* [INSTRUCTIONS FOR THE TASK]
Copy each line below exactly as it appears. Pictures are to be omitted.

* [MATERIAL FOR THIS EXERCISE]
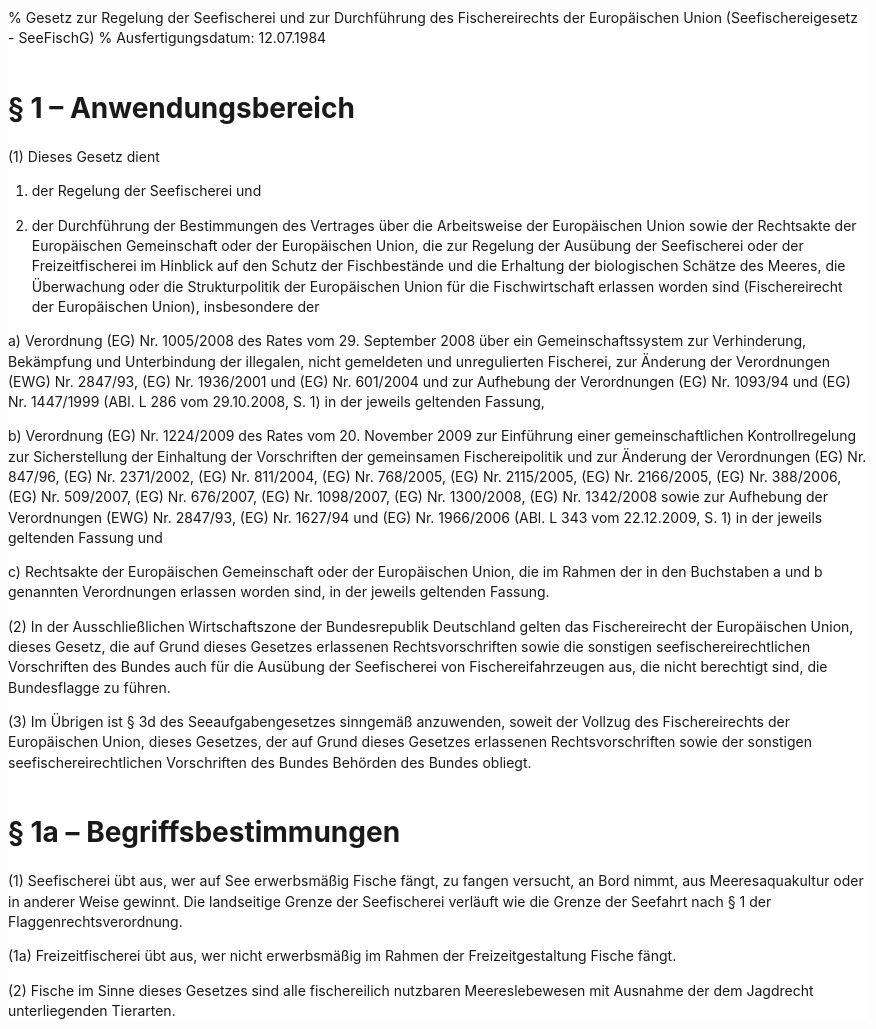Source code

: % Gesetz zur Regelung der Seefischerei und zur Durchführung des Fischereirechts der Europäischen Union  (Seefischereigesetz - SeeFischG)
% Ausfertigungsdatum: 12.07.1984
 
# § 1 – Anwendungsbereich

(1) Dieses Gesetz dient

1. der Regelung der Seefischerei und

2. der Durchführung der Bestimmungen des Vertrages über die Arbeitsweise der Europäischen Union sowie der Rechtsakte der Europäischen Gemeinschaft oder der Europäischen Union, die zur Regelung der Ausübung der Seefischerei oder der Freizeitfischerei im Hinblick auf den Schutz der Fischbestände und die Erhaltung der biologischen Schätze des Meeres, die Überwachung oder die Strukturpolitik der Europäischen Union für die Fischwirtschaft erlassen worden sind (Fischereirecht der Europäischen Union), insbesondere der

a) Verordnung (EG) Nr. 1005/2008 des Rates vom 29. September 2008 über ein Gemeinschaftssystem zur Verhinderung, Bekämpfung und Unterbindung der illegalen, nicht gemeldeten und unregulierten Fischerei, zur Änderung der Verordnungen (EWG) Nr. 2847/93, (EG) Nr. 1936/2001 und (EG) Nr. 601/2004 und zur Aufhebung der Verordnungen (EG) Nr. 1093/94 und (EG) Nr. 1447/1999 (ABl. L 286 vom 29.10.2008, S. 1) in der jeweils geltenden Fassung,

b) Verordnung (EG) Nr. 1224/2009 des Rates vom 20. November 2009 zur Einführung einer gemeinschaftlichen Kontrollregelung zur Sicherstellung der Einhaltung der Vorschriften der gemeinsamen Fischereipolitik und zur Änderung der Verordnungen (EG) Nr. 847/96, (EG) Nr. 2371/2002, (EG) Nr. 811/2004, (EG) Nr. 768/2005, (EG) Nr. 2115/2005, (EG) Nr. 2166/2005, (EG) Nr. 388/2006, (EG) Nr. 509/2007, (EG) Nr. 676/2007, (EG) Nr. 1098/2007, (EG) Nr. 1300/2008, (EG) Nr. 1342/2008 sowie zur Aufhebung der Verordnungen (EWG) Nr. 2847/93, (EG) Nr. 1627/94 und (EG) Nr. 1966/2006 (ABl. L 343 vom 22.12.2009, S. 1) in der jeweils geltenden Fassung und

c) Rechtsakte der Europäischen Gemeinschaft oder der Europäischen Union, die im Rahmen der in den Buchstaben a und b genannten Verordnungen erlassen worden sind, in der jeweils geltenden Fassung.

(2) In der Ausschließlichen Wirtschaftszone der Bundesrepublik Deutschland gelten das Fischereirecht der Europäischen Union, dieses Gesetz, die auf Grund dieses Gesetzes erlassenen Rechtsvorschriften sowie die sonstigen seefischereirechtlichen Vorschriften des Bundes auch für die Ausübung der Seefischerei von Fischereifahrzeugen aus, die nicht berechtigt sind, die Bundesflagge zu führen.

(3) Im Übrigen ist § 3d des Seeaufgabengesetzes sinngemäß anzuwenden, soweit der Vollzug des Fischereirechts der Europäischen Union, dieses Gesetzes, der auf Grund dieses Gesetzes erlassenen Rechtsvorschriften sowie der sonstigen seefischereirechtlichen Vorschriften des Bundes Behörden des Bundes obliegt.

# § 1a – Begriffsbestimmungen

(1) Seefischerei übt aus, wer auf See erwerbsmäßig Fische fängt, zu fangen versucht, an Bord nimmt, aus Meeresaquakultur oder in anderer Weise gewinnt. Die landseitige Grenze der Seefischerei verläuft wie die Grenze der Seefahrt nach § 1 der Flaggenrechtsverordnung.

(1a) Freizeitfischerei übt aus, wer nicht erwerbsmäßig im Rahmen der Freizeitgestaltung Fische fängt.

(2) Fische im Sinne dieses Gesetzes sind alle fischereilich nutzbaren Meereslebewesen mit Ausnahme der dem Jagdrecht unterliegenden Tierarten.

* [SOLUTION TO THIS EXERCISE]
Source code

: % Gesetz zur Regelung der Seefischerei und zur Durchführung des Fischereirechts der Europäischen Union  (Seefischereigesetz - SeeFischG)
% Ausfertigungsdatum: 12.07.1984
 
# § 1 – Anwendungsbereich

(1) Dieses Gesetz dient

1. der Regelung der Seefischerei und

2. der Durchführung der Bestimmungen des Vertrages über die Arbeitsweise der Europäischen Union sowie der Rechtsakte der Europäischen Gemeinschaft oder der Europäischen Union, die zur Regelung der Ausübung der Seefischerei oder der Freizeitfischerei im Hinblick auf den Schutz der Fischbestände und die Erhaltung der biologischen Schätze des Meeres, die Überwachung oder die Strukturpolitik der Europäischen Union für die Fischwirtschaft erlassen worden sind (Fischereirecht der Europäischen Union), insbesondere der

a) Verordnung (EG) Nr. 1005/2008 des Rates vom 29. September 2008 über ein Gemeinschaftssystem zur Verhinderung, Bekämpfung und Unterbindung der illegalen, nicht gemeldeten und unregulierten Fischerei, zur Änderung der Verordnungen (EWG) Nr. 2847/93, (EG) Nr. 1936/2001 und (EG) Nr. 601/2004 und zur Aufhebung der Verordnungen (EG) Nr. 1093/94 und (EG) Nr. 1447/1999 (ABl. L 286 vom 29.10.2008, S. 1) in der jeweils geltenden Fassung,

b) Verordnung (EG) Nr. 1224/2009 des Rates vom 20. November 2009 zur Einführung einer gemeinschaftlichen Kontrollregelung zur Sicherstellung der Einhaltung der Vorschriften der gemeinsamen Fischereipolitik und zur Änderung der Verordnungen (EG) Nr. 847/96, (EG) Nr. 2371/2002, (EG) Nr. 811/2004, (EG) Nr. 768/2005, (EG) Nr. 2115/2005, (EG) Nr. 2166/2005, (EG) Nr. 388/2006, (EG) Nr. 509/2007, (EG) Nr. 676/2007, (EG) Nr. 1098/2007, (EG) Nr. 1300/2008, (EG) Nr. 1342/2008 sowie zur Aufhebung der Verordnungen (EWG) Nr. 2847/93, (EG) Nr. 1627/94 und (EG) Nr. 1966/2006 (ABl. L 343 vom 22.12.2009, S. 1) in der jeweils geltenden Fassung und

c) Rechtsakte der Europäischen Gemeinschaft oder der Europäischen Union, die im Rahmen der in den Buchstaben a und b genannten Verordnungen erlassen worden sind, in der jeweils geltenden Fassung.

(2) In der Ausschließlichen Wirtschaftszone der Bundesrepublik Deutschland gelten das Fischereirecht der Europäischen Union, dieses Gesetz, die auf Grund dieses Gesetzes erlassenen Rechtsvorschriften sowie die sonstigen seefischereirechtlichen Vorschriften des Bundes auch für die Ausübung der Seefischerei von Fischereifahrzeugen aus, die nicht berechtigt sind, die Bundesflagge zu führen.

(3) Im Übrigen ist § 3d des Seeaufgabengesetzes sinngemäß anzuwenden, soweit der Vollzug des Fischereirechts der Europäischen Union, dieses Gesetzes, der auf Grund dieses Gesetzes erlassenen Rechtsvorschriften sowie der sonstigen seefischereirechtlichen Vorschriften des Bundes Behörden des Bundes obliegt.

# § 1a – Begriffsbestimmungen

(1) Seefischerei übt aus, wer auf See erwerbsmäßig Fische fängt, zu fangen versucht, an Bord nimmt, aus Meeresaquakultur oder in anderer Weise gewinnt. Die landseitige Grenze der Seefischerei verläuft wie die Grenze der Seefahrt nach § 1 der Flaggenrechtsverordnung.

(1a) Freizeitfischerei übt aus, wer nicht erwerbsmäßig im Rahmen der Freizeitgestaltung Fische fängt.

(2) Fische im Sinne dieses Gesetzes sind alle fischereilich nutzbaren Meereslebewesen mit Ausnahme der dem Jagdrecht unterliegenden Tierarten.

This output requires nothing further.